::: TEXT SHOWN :::
Systemic absorption is minimal, but formal interactions studies have not been performed.

PREGNANCY AND LACTATION
Safety in pregnancy and lactation has not been established.
OZURDEX is not recommended during pregnancy or breastfeeding.

DOSAGE AND DIRECTIONS FOR USE
Single-use intravitreal implant in applicator for intravitreal use only.
Each applicator can only be used for the treatment of a single eye.
OZURDEX must be administered by a qualified ophthalmologist experienced in intravitreal injections.
The recommended dose is one OZURDEX implant to be administered intra-vitreally to the affected eye.Administration to both eyes concurrently is not recommended.
DME
Patients treated with OZURDEX who have experienced an initial response and who in the ophthalmologist’s opinion may benefit from retreatment without being exposed to significant risk may be considered for retreatment.
Retreatment may be performed after approximately 6 months if the patient experiences decreased vision and/or an increase in retinal thickness, secondary to recurrent or worsening diabetic macular oedema. There is no experience of the efficacy of repeat administration in DME beyond 7 implants.
::: SUPPLIED INFORMATION :::
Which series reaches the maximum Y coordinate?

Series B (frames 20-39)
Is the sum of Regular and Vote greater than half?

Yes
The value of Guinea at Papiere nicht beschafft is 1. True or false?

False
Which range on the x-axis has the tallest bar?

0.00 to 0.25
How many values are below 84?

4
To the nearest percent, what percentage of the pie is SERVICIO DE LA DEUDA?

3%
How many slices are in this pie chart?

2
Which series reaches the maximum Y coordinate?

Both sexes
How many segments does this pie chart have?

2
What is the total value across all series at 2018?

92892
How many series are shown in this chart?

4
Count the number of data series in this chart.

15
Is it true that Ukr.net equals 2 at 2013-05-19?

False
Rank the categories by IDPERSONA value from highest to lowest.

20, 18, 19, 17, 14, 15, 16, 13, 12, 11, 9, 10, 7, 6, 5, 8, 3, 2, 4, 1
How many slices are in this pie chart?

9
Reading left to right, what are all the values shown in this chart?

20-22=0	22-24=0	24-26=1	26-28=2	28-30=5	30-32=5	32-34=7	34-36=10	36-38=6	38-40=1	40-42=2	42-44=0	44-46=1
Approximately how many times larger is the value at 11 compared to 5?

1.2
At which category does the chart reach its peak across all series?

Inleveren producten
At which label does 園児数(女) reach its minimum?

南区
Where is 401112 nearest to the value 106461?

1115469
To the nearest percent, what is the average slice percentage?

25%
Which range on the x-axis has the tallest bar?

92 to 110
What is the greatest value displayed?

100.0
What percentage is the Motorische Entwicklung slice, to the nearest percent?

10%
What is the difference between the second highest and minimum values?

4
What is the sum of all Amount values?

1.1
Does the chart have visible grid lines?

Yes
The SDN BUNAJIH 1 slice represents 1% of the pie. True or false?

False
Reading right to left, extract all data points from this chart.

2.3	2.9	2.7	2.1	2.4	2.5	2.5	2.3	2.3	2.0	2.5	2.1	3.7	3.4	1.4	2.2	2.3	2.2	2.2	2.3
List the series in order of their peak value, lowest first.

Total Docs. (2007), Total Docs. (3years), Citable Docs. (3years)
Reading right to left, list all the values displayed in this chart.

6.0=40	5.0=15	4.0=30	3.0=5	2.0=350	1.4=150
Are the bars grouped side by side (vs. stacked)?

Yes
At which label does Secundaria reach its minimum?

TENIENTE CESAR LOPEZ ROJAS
:::
TASKS FOR THIS EXERCISE:
1 - In the OZURDEX text, copy the passage from "OZURDEX must be" up to and including "considered for retreatment.", word for word.
2 - Based on the OZURDEX text, answer yes or no to each statement and quote the words that decide it: (a) One applicator may be used to treat both eyes. (b) Safety during pregnancy and lactation has not been established. (c) Formal interaction studies have been performed.

SOLUTION LIST:
1 -
OZURDEX must be administered by a qualified ophthalmologist experienced in intravitreal injections.
The recommended dose is one OZURDEX implant to be administered intra-vitreally to the affected eye.Administration to both eyes concurrently is not recommended.
DME
Patients treated with OZURDEX who have experienced an initial response and who in the ophthalmologist’s opinion may benefit from retreatment without being exposed to significant risk may be considered for retreatment.

2 -
(a) No: "Each applicator can only be used for the treatment of a single eye."
(b) Yes: "Safety in pregnancy and lactation has not been established."
(c) No: "formal interactions studies have not been performed."